Avec Chanson Bretonne, Le Clézio recherche les sensations de son enfance. Celles qui font du bien, du mal, et celles qui construisent un adulte. La douceur des mots pour se souvenir d’événements tendres ou violents.
Toute l’oeuvre de Le Clézio tourne autour de sa géographie personnelle, de son itinérance au cours d’une vie marquée par le voyage. Rodrigues, Mexique, Nigeria, Maurice, Tanger et tant d’autres. Le bientôt octogénaire, l’âge venant, complète sa carte du monde en revenant sur deux lieux de ses origines, ceux d’avant l’âge de 7 ans : la Bretagne et Nice avec sa proche vallée de la Vésubie. Ces deux lieux inspirants, que l’on a déjà rencontrés dans ses textes, il les raconte sous la forme de ce qu’il appelle « les contes ». « Contes » c’est à la fois le travail de l’imaginaire, du fantastique, de la découverte, de la peur. De l’émotion. C’est cela que l’écrivain va s’attacher à décrire dans son ouvrage, cette émotion qui bouleverse le corps et le coeur, cette émotion originelle d’un enfant, faite de petits événements, qui va le suivre toute sa vie.

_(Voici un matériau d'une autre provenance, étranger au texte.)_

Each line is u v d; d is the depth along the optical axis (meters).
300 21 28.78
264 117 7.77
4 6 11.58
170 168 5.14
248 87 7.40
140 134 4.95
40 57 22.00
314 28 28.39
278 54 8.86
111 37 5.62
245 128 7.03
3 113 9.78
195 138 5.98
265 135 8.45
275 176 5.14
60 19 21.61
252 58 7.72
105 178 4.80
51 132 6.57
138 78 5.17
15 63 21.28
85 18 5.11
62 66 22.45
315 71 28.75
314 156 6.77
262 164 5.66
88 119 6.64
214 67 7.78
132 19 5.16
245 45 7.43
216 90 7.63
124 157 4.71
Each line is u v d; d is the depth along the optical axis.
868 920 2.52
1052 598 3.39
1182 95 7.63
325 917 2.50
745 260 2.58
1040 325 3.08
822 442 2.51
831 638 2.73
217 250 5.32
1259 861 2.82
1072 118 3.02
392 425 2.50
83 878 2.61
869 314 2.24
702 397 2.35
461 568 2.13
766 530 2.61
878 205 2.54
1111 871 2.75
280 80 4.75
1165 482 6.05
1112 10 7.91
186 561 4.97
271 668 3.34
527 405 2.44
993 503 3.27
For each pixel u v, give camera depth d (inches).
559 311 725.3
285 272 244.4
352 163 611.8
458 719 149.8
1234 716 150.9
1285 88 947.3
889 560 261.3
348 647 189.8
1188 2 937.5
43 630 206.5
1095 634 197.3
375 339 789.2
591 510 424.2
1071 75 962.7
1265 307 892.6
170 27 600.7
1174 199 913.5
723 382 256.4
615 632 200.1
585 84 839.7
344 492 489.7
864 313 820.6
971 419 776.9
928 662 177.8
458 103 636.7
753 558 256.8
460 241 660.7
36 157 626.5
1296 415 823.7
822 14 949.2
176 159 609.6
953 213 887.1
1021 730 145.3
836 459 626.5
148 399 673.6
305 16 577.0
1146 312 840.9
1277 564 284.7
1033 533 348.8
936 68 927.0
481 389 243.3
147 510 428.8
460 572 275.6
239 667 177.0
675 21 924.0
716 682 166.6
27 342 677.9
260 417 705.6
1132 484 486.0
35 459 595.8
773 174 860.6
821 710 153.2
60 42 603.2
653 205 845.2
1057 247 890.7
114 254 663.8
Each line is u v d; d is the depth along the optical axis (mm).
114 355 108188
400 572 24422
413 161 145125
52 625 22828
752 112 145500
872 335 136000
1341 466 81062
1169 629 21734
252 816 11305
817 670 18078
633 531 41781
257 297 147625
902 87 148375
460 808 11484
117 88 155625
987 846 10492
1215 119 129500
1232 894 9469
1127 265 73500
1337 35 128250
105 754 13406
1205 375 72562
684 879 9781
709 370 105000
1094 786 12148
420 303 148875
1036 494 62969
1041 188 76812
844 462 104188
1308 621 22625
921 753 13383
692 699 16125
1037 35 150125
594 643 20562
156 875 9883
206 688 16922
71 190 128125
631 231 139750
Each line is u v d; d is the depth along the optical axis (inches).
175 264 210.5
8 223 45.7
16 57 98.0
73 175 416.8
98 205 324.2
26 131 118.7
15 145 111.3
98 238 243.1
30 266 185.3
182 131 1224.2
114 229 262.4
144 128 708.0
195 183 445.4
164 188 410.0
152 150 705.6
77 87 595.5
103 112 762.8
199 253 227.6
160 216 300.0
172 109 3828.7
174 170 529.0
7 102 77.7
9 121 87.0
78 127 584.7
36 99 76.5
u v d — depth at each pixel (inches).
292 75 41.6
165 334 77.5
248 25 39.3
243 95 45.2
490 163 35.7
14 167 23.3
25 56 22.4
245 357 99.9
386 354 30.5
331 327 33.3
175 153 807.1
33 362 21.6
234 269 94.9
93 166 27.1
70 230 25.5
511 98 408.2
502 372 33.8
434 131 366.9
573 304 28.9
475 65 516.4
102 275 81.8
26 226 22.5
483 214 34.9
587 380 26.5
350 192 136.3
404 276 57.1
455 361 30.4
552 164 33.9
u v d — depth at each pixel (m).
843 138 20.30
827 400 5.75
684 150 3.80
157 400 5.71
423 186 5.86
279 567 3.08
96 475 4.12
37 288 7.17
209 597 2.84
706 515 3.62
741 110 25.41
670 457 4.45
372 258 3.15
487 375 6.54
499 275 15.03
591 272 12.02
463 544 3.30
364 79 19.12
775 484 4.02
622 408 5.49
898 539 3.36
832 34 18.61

« J’ai trois ans. Est ce qu’on peut mettre des mots sur ce qu’on ressent à cet âge? Sans doute pas de mots, sauf ceux-ci : c’est la première fois ».
Alors les faits, il les pose là, comme cadre, mais ils n’ont guère d’importance, ils ne sont qu’un support. « Je me méfie des livres de souvenirs. Ils donnent souvent un mélange confus, contradictoire, une sorte de soupe originelle (…) ». Un jour à Nice, il fait sa toilette quand explose une bombe dans la cour de l’immeuble. Une bombe probablement canadienne puisque c’est cela que raconte l’Histoire. Alors il écrit une « bombe canadienne » et n’en parlons plus. L’essentiel est ailleurs, dans cette explosion, cette sensation, cette peur qui depuis l’habite encore, plus de soixante dix ans après. Et dont il narre merveilleusement l’impact physique et psychologique, présent encore aujourd’hui, comme des traits préhistoriques gravés sur un menhir.
Au long de ses réminiscences, c’est d’abord la Bretagne que Le Clézio retrouve. Une Bretagne, qui, elle ne le sait pas encore, vit les derniers mois d’un monde ancien, millénaire, celui du parler breton, du bocage, des récoltes à la main, des églises pleines d’enfants et de femmes aux hautes coiffes. C’est la Bretagne de Sainte Marine, celle qui donna son nom au Prix Nobel puisque son patronyme Le Clézio provient du mot « Cleuziou », qui signifie en breton : talus. Ces talus qui vont disparaître justement au profit d’une agriculture intensive. Bien qu’il s’en défende, l’écrivain fait poindre beaucoup de nostalgie sous sa plume, exprimant l’air de rien la petite musique de « c’était mieux avant ». On le préfère quand il revient à son projet initial, retrouver ses sensations, comme celle que lui procure un poulpe, dont chaque jour, il recherche la caresse insidieuse dans l’eau glacée de la mer. On l’aime plus encore, quand il trouve les mots pour décrire la force de ses vagues qui déferlent dans les anses et criques, ou quand il évoque la musique d’un biniou « là, un soir, dans la lande, dans le vent et la pluie, loin des maisons pour ne pas faire aboyer les chiens, tout ce qu’on a cru disparu reviendra ».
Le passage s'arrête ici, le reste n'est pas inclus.